Маленький злой поручик с белым крестиком на потертом мундире рассказал американцам удивительную историю о некоем идиоте генеральского звания, известном своей редкостной бездарностью еще с русско-японской войны.
Встретив полк, совершивший почти без отдыха пятидневный марш, этот военачальник абсолютно без всякого резона распорядился поднять солдат и отправить их в траншеи. «Генерал снова отправился спать, — записывал Джек рассказ офицера-фронтовика, — командиры уговаривали, оправдывались, угрожали солдатам. Ужасно было слышать, как солдаты просили есть и спать. И вот колонна закачалась к передовым позициям… Полк занял окопы в десять часов утра и весь день пробыл под огнем. Походные кухни не могли к нему пробраться. Люди шатались, словно пьяные, и засыпали в то время, как по ним стреляли. Из восьми тысяч вернулись только две, но и из них тысяча двести человек легли в лазарет… Быть может, самым потрясающим во всей этой истории было то, что в распоряжении генерала имелось несколько свежих полков».
Другой офицер рассказал Риду о совершенно невероятном случае воровства.
— Дело было так. В 1905 году наше правительство купило у французов несколько батарей 75-миллиметровых орудий. Пушки проследовали через границу честь честью — и пропали! Растворились бесследно! Никто и никогда их так больше и не видывал.
Через некоторое время французский военный атташе в Бразилии вдруг обнаружил, что в тамошней армии появились невесть откуда орудия фирмы «Крезо». А между тем Франция никогда орудий Бразилии не продавала. Атташе сумел записать номера нескольких стволов и сообщил в Париж.
И что бы вы думали? Там установили по номерам, что пушечки те самые, что купили русские!
Джек явственно ощутил, что его способность удивляться после этого рассказа заметно снизилась.
Порой Рид впадал в отчаяние, что никогда не сможет разобраться в том, что представляет собою эта огромная загадочная страна, непохожая ни на одну другую в мире. Беда эта усугублялась необычайной трудностью красивого, звучного, но абсолютно не поддающегося изучению — по его первому впечатлению — русского языка.

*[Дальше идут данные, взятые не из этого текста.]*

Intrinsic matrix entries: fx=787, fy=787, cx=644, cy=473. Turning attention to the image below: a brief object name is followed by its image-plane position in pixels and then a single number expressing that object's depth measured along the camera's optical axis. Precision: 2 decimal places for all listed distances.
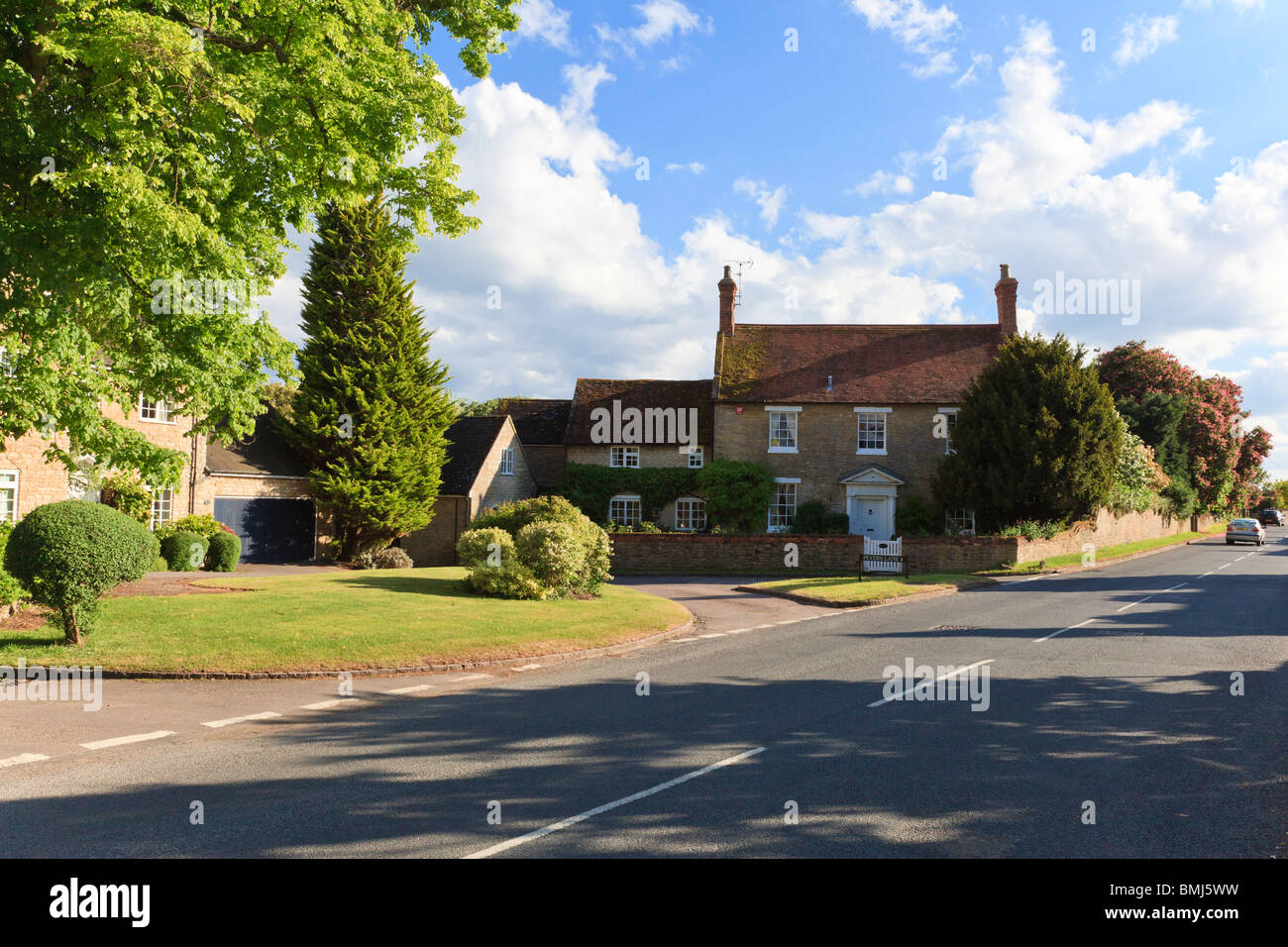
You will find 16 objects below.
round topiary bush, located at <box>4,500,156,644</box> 10.74
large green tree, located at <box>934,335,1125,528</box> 30.88
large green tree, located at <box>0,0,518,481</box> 10.11
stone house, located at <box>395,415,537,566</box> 35.44
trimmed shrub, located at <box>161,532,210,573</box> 24.44
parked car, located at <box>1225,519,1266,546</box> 48.12
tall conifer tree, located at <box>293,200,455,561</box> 30.28
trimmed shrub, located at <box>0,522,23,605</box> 12.78
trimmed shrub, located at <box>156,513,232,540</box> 25.22
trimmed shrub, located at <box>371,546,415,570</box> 30.61
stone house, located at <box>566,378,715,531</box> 37.25
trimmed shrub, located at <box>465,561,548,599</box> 18.05
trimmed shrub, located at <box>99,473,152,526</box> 24.36
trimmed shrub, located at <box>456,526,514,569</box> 19.48
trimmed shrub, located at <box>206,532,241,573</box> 25.52
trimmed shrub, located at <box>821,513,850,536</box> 35.44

Однажды Рид разговорился (по-французски!) с молодым интеллигентного вида солдатом. Его погоны были обшиты красно-бело-синим витым шнурком (цветов русского флага). Рид спросил, что означает этот шнурок.
— То, что я волонтер, вступил в армию добровольно.
— А как будет «волонтер» по-русски? — спросил Джек.
— Вольноопределяющийся, — ответил юноша.
Рид записал это слово в английской транскрипции так: «volnoopredielyayoustchemusia», после чего окончательно потерял всякую надежду овладеть когда-либо русским языком.
Прибыв во Львов, Рид и Робинсон отправились во дворец генерал-губернатора Галиции князя Бобринского.
Их принял какой-то полковник, взял паспорта, сказал «сейчас» и ушел. В результате Рид узнал, что русское слово «сейчас» может означать несколько минут, неделю и даже никогда. В данном случае оно означало четыре часа. Потеряв в конце концов терпение, Рид и Робинсон отправились разыскивать полковника в бесконечных комнатах старинного польского дворца. Увидев их, полковник страшно удивился, что они еще не ушли.